Russian police, who have been criticised for a muted response to a spate of similar attacks, were reluctant to describe the stabbing as racially motivated. "It could be hooliganism, a settling of scores, extremism," said Sergei Zaitsev, a local police spokesman. But human rights groups in Russia say the murder has all the hallmarks of a rise in racially motivated attacks by skinhead groups over the past few years which has been "practically ignored" by authorities and police.
Andrew Suberu, deputy head of African Unity, a support group for African students in St Petersburg, said skinheads were definitely involved.
"According to my information, the attackers looked like skinheads. Now such attacks are a usual story in St Petersburg," he said.

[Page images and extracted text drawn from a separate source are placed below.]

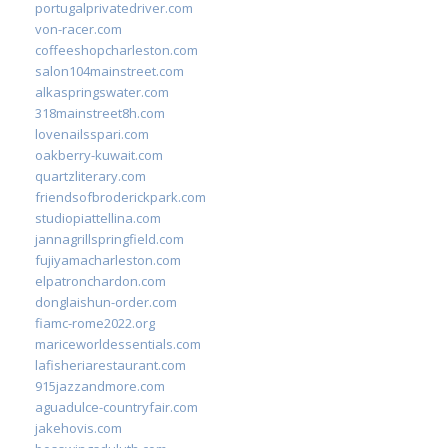
portugalprivatedriver.com
von-racer.com
coffeeshopcharleston.com
salon104mainstreet.com
alkaspringswater.com
318mainstreet8h.com
lovenailsspari.com
oakberry-kuwait.com
quartzliterary.com
friendsofbroderickpark.com
studiopiattellina.com
jannagrillspringfield.com
fujiyamacharleston.com
elpatronchardon.com
donglaishun-order.com
fiamc-rome2022.org
mariceworldessentials.com
lafisheriarestaurant.com
915jazzandmore.com
aguadulce-countryfair.com
jakehovis.com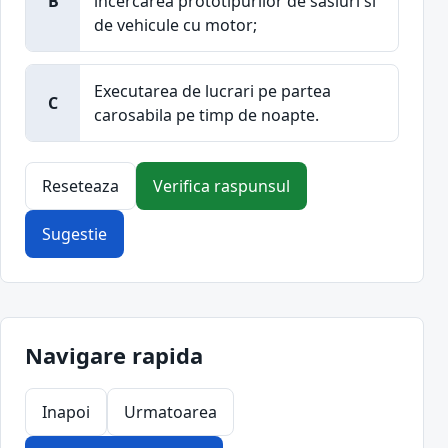
B
incercarea prototipurilor de sasiuri si
de vehicule cu motor;
Executarea de lucrari pe partea
C
carosabila pe timp de noapte.
Reseteaza
Verifica raspunsul
Sugestie
Navigare rapida
Inapoi
Urmatoarea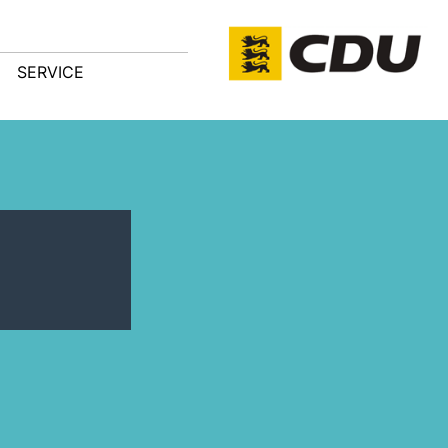
SERVICE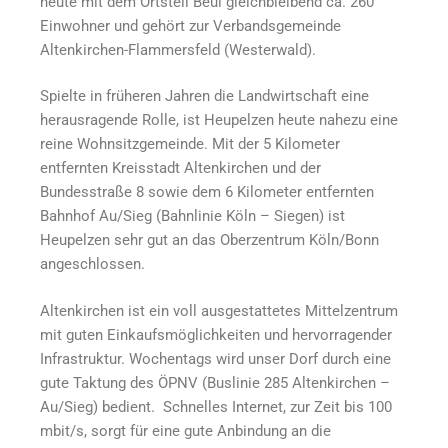
heute mit dem Ortsteil Beul gleichbleibend ca. 260
Einwohner und gehört zur Verbandsgemeinde
Altenkirchen-Flammersfeld (Westerwald).
Spielte in früheren Jahren die Landwirtschaft eine
herausragende Rolle, ist Heupelzen heute nahezu eine
reine Wohnsitzgemeinde. Mit der 5 Kilometer
entfernten Kreisstadt Altenkirchen und der
Bundesstraße 8 sowie dem 6 Kilometer entfernten
Bahnhof Au/Sieg (Bahnlinie Köln – Siegen) ist
Heupelzen sehr gut an das Oberzentrum Köln/Bonn
angeschlossen.
Altenkirchen ist ein voll ausgestattetes Mittelzentrum
mit guten Einkaufsmöglichkeiten und hervorragender
Infrastruktur. Wochentags wird unser Dorf durch eine
gute Taktung des ÖPNV (Buslinie 285 Altenkirchen –
Au/Sieg) bedient. Schnelles Internet, zur Zeit bis 100
mbit/s, sorgt für eine gute Anbindung an die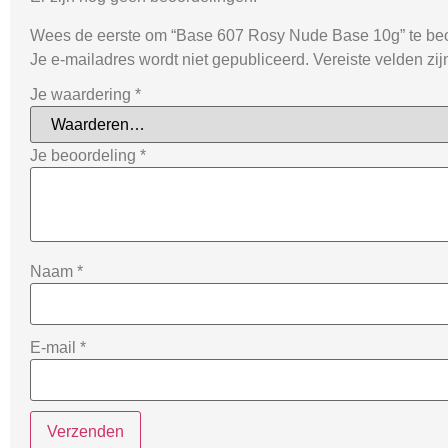
Wees de eerste om “Base 607 Rosy Nude Base 10g” te be
Je e-mailadres wordt niet gepubliceerd.
Vereiste velden zi
Je waardering
*
Je beoordeling
*
Naam
*
E-mail
*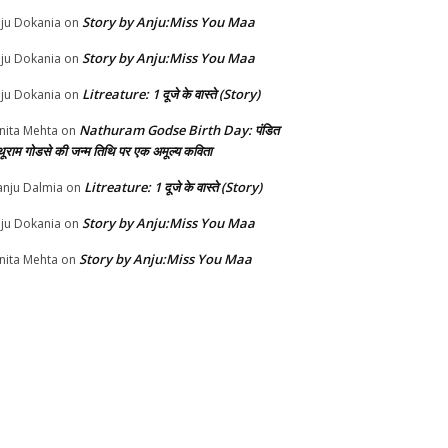
Story by Anju:Miss You Maa
ju Dokania
on
Story by Anju:Miss You Maa
ju Dokania
on
Litreature: 1 दूजे के वास्ते (Story)
ju Dokania
on
Nathuram Godse Birth Day: पंडित
nita Mehta
on
थूराम गोडसे की जन्म तिथि पर एक अमूल्य कविता
Litreature: 1 दूजे के वास्ते (Story)
nju Dalmia
on
Story by Anju:Miss You Maa
ju Dokania
on
Story by Anju:Miss You Maa
nita Mehta
on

According to the Moscow Bureau of Human Rights (MBHR), 59 people have been killed in racist attacks in Russia in the past two years. In October, an 18-year-old Peruvian student was murdered in a southern university town popular with British students. Enrique Urtado was set upon by a gang of 20 youths who beat him and his friends with metal poles and wooden stakes.

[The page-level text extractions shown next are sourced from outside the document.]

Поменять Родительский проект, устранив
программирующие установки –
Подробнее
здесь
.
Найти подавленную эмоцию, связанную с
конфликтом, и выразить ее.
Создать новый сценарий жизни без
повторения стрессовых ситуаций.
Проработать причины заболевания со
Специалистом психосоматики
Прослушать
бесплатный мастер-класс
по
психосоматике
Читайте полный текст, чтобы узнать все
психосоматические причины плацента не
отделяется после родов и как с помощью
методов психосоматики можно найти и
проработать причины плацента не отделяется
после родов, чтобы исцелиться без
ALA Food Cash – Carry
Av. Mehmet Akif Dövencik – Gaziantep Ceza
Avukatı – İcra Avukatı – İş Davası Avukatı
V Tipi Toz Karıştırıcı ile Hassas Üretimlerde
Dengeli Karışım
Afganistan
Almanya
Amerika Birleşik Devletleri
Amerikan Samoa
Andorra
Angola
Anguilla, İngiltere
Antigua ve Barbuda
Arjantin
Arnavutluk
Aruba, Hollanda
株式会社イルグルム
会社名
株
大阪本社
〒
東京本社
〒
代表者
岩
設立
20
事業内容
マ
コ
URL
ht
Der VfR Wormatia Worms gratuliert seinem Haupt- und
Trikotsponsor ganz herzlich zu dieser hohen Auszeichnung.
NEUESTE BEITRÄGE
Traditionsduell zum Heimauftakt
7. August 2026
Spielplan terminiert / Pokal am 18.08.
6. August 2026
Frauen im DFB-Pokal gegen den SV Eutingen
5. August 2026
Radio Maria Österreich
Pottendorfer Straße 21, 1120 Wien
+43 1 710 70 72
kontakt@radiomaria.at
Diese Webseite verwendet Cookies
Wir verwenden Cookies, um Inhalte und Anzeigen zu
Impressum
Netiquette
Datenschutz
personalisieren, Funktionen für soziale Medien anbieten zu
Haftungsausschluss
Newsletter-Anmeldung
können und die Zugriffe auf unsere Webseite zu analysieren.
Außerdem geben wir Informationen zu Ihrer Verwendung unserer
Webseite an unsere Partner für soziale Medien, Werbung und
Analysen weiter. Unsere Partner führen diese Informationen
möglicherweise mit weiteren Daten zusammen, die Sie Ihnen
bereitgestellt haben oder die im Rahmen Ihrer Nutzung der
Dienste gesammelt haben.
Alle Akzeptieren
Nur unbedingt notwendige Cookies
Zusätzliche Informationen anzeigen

Researchers have warned that Voronezh, a depressed city with high unemployment rates 300 miles south of Moscow, had become the country's main skinhead recruiting ground, labelling the city a "crucible of race hatred". Russia is estimated to be home to more than 50,000 skinheads, with 10,000 in Moscow and 5,000 in St Petersburg alone.
Critics argue the lethargic attitude of the police in chasing and prosecuting racist attacks has encouraged neo-Nazi groups to flourish. Using names such as "Blood and Honour", "Moscow Hammer Skin" and "Skin Legion" some observers fear their numbers could rise to over 100,000 within a few years.

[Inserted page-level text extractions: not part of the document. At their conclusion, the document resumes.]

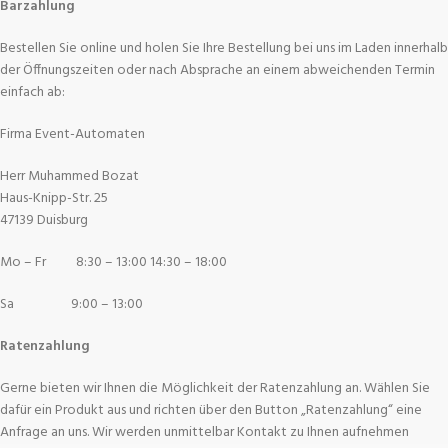
Barzahlung
Bestellen Sie online und holen Sie Ihre Bestellung bei uns im Laden innerhalb
der Öffnungszeiten oder nach Absprache an einem abweichenden Termin
einfach ab:
Firma Event-Automaten
Herr Muhammed Bozat
Haus-Knipp-Str. 25
47139 Duisburg
Mo – Fr 8:30 – 13:00 14:30 – 18:00
Sa 9:00 – 13:00
Ratenzahlung
Gerne bieten wir Ihnen die Möglichkeit der Ratenzahlung an. Wählen Sie
dafür ein Produkt aus und richten über den Button „Ratenzahlung“ eine
Anfrage an uns. Wir werden unmittelbar Kontakt zu Ihnen aufnehmen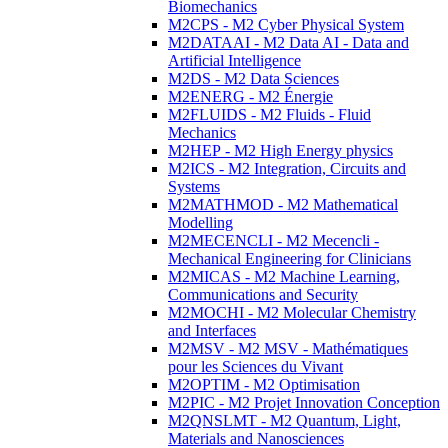
Biomechanics
M2CPS - M2 Cyber Physical System
M2DATAAI - M2 Data AI - Data and
Artificial Intelligence
M2DS - M2 Data Sciences
M2ENERG - M2 Énergie
M2FLUIDS - M2 Fluids - Fluid
Mechanics
M2HEP - M2 High Energy physics
M2ICS - M2 Integration, Circuits and
Systems
M2MATHMOD - M2 Mathematical
Modelling
M2MECENCLI - M2 Mecencli -
Mechanical Engineering for Clinicians
M2MICAS - M2 Machine Learning,
Communications and Security
M2MOCHI - M2 Molecular Chemistry
and Interfaces
M2MSV - M2 MSV - Mathématiques
pour les Sciences du Vivant
M2OPTIM - M2 Optimisation
M2PIC - M2 Projet Innovation Conception
M2QNSLMT - M2 Quantum, Light,
Materials and Nanosciences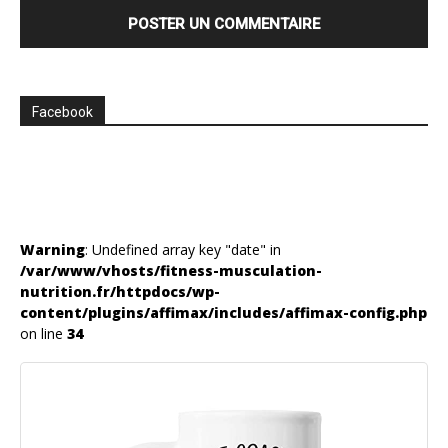
Facebook
Warning
: Undefined array key "date" in
/var/www/vhosts/fitness-musculation-
nutrition.fr/httpdocs/wp-
content/plugins/affimax/includes/affimax-config.php
on line
34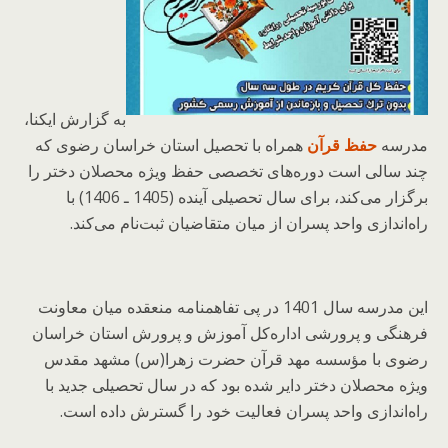
به گزارش ایکنا،
مدرسه
حفظ قرآن
همراه با تحصیل استان خراسان رضوی که
چند سالی است دوره‌های تخصصی حفظ ویژه محصلان دختر را
برگزار می‌کند، برای سال تحصیلی آینده (1405 ـ 1406) با
راه‌اندازی واحد پسران از میان متقاضیان ثبت‌نام می‌کند.
این مدرسه سال 1401 در پی تفاهمنامه منعقده میان معاونت
فرهنگی و پرورشی اداره‌کل آموزش و پرورش استان خراسان
رضوی با مؤسسه مهد قرآن حضرت زهرا(س) مشهد مقدس
ویژه محصلان دختر دایر شده بود که در سال تحصیلی جدید با
راه‌اندازی واحد پسران فعالیت خود را گسترش داده است.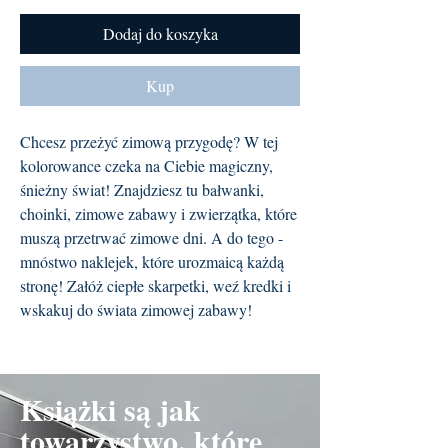
Dodaj do koszyka
Kup
Chcesz przeżyć zimową przygodę? W tej
kolorowance czeka na Ciebie magiczny,
śnieżny świat! Znajdziesz tu bałwanki,
choinki, zimowe zabawy i zwierzątka, które
muszą przetrwać zimowe dni. A do tego -
mnóstwo naklejek, które urozmaicą każdą
stronę! Załóż ciepłe skarpetki, weź kredki i
wskakuj do świata zimowej zabawy!
Książki są jak
towarzystwo, które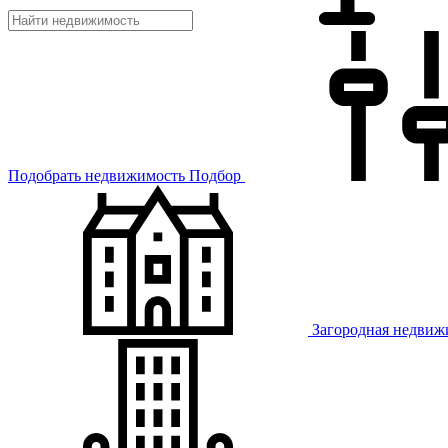
Подобрать недвижимость
Подбор
Загородная недвиж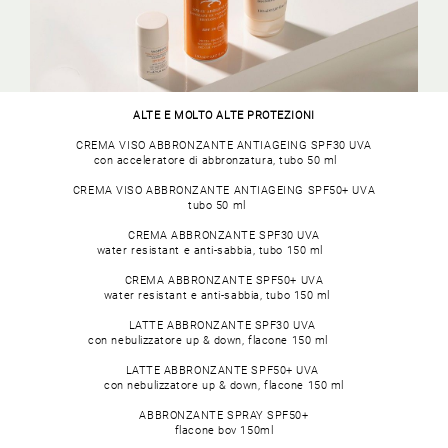
rigeneranti e anti rughe; stimola la proliferazione dei
fibroblasti e interviene nel processo di cicatrizzazione.
Protegge dai danni ossidativi causati dalle radiazioni
UV.
Murumuru Butter
: burro ricco di acidi grassi insaturi
quali oleico (omega-9) e linoleico (omega-6) per dare
ALTE E MOLTO ALTE PROTEZIONI
protezione, riparazione ed elasticità alla pelle.
CREMA VISO ABBRONZANTE ANTIAGEING SPF30 UVA
Buriti Oil
: pianta il cui olio ha proprietà antiossidanti e
con acceleratore di abbronzatura, tubo 50 ml
rigeneranti perchè ricco di carotenoidi e di provitamina
A.
CREMA VISO ABBRONZANTE ANTIAGEING SPF50+ UVA
tubo 50 ml
Burro di Karité
: burro con proprietà rassodanti e
antirughe.
CREMA ABBRONZANTE SPF30 UVA
water resistant e anti-sabbia, tubo 150 ml
Olio di Jojoba
: dai semi di Jojoba un olio ricco di esteri
cerosi che nutrono la pelle.
CREMA ABBRONZANTE SPF50+ UVA
water resistant e anti-sabbia, tubo 150 ml
Kommiphora Mukul
: pianta la cui particolare resina
svolge azione riducente.
LATTE ABBRONZANTE SPF30 UVA
con nebulizzatore up & down, flacone 150 ml
LATTE ABBRONZANTE SPF50+ UVA
con nebulizzatore up & down, flacone 150 ml
ABBRONZANTE SPRAY SPF50+
flacone bov 150ml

It is not just extremist racism on the peripheries of society that is worrying observers. A leading racism monitoring website in Russia surveyed opinion in the first half of 2005 and found up to 60 per cent of Russians held some type of xenophobic viewpoint. Among the least-liked ethnic minorities were Chechens, Azeris and Armenians. Much of the neo-Nazi literature circulating among extremist groups in Russia has concentrated on insisting Russia is a purely white country.
Political parties have also increasingly resorted to tough immigration policies and xenophobic rhetoric to win votes. The MBHR recently published a report monitoring xenophobia during the Moscow local elections and found "a number of political parties adhering to xenophobic slogans in their election campaigns". Slogans such as "Russia for Russians" and "Russian faces in the Russian capital" were increasingly popular, they said.
In June this year, public figures from St Petersburg wrote an open letter to President Vladimir Putin warning him of the rise of neo-Nazism in Russia. "You certainly know that in the last years along with traditional anti-Semitism and xenophobia another kind of racism is thriving in Russia," they wrote. "The racism of Nazi nature is the ideological basis for crimes sweeping over our country."